Exercise directions ▸
The records follow. Print, word for word, the first line through the "Anthony Ravielli enstand, Golfern" line.

────────

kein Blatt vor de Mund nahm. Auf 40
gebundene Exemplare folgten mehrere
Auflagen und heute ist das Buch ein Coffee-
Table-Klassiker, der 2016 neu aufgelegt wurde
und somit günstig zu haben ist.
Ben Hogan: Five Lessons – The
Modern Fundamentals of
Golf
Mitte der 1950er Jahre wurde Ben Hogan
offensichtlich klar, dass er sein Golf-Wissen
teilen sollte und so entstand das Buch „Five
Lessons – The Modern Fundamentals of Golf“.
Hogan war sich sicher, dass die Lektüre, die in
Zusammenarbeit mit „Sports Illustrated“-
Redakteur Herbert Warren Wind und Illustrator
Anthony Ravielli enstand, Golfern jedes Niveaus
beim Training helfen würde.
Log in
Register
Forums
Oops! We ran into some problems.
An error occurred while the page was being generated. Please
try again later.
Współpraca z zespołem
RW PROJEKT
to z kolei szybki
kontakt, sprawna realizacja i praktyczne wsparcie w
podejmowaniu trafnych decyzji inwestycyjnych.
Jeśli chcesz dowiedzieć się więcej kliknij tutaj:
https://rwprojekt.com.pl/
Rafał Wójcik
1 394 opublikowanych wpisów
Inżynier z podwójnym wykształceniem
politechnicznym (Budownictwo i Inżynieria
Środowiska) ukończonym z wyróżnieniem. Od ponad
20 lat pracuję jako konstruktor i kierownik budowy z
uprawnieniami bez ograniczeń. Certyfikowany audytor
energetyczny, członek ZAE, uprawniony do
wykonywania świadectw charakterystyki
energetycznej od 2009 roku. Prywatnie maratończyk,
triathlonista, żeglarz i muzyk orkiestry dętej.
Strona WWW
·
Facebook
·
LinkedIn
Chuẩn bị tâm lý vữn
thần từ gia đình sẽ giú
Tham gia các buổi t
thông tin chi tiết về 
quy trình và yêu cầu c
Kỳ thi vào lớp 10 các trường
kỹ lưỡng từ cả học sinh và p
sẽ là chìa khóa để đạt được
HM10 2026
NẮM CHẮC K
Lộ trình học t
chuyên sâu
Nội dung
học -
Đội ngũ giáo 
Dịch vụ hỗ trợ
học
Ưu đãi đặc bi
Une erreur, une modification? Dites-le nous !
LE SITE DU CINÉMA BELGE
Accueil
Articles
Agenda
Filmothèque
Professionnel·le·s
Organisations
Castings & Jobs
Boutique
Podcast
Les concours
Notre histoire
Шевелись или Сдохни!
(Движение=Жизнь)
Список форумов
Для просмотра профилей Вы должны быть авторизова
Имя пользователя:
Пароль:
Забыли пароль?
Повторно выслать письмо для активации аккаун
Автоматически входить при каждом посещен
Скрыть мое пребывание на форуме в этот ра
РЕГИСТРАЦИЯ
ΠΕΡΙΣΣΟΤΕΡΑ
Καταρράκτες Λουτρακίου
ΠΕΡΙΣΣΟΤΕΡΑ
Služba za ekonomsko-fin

────────

Response below ▸
kein Blatt vor de Mund nahm. Auf 40
gebundene Exemplare folgten mehrere
Auflagen und heute ist das Buch ein Coffee-
Table-Klassiker, der 2016 neu aufgelegt wurde
und somit günstig zu haben ist.
Ben Hogan: Five Lessons – The
Modern Fundamentals of
Golf
Mitte der 1950er Jahre wurde Ben Hogan
offensichtlich klar, dass er sein Golf-Wissen
teilen sollte und so entstand das Buch „Five
Lessons – The Modern Fundamentals of Golf“.
Hogan war sich sicher, dass die Lektüre, die in
Zusammenarbeit mit „Sports Illustrated“-
Redakteur Herbert Warren Wind und Illustrator
Anthony Ravielli enstand, Golfern jedes Niveaus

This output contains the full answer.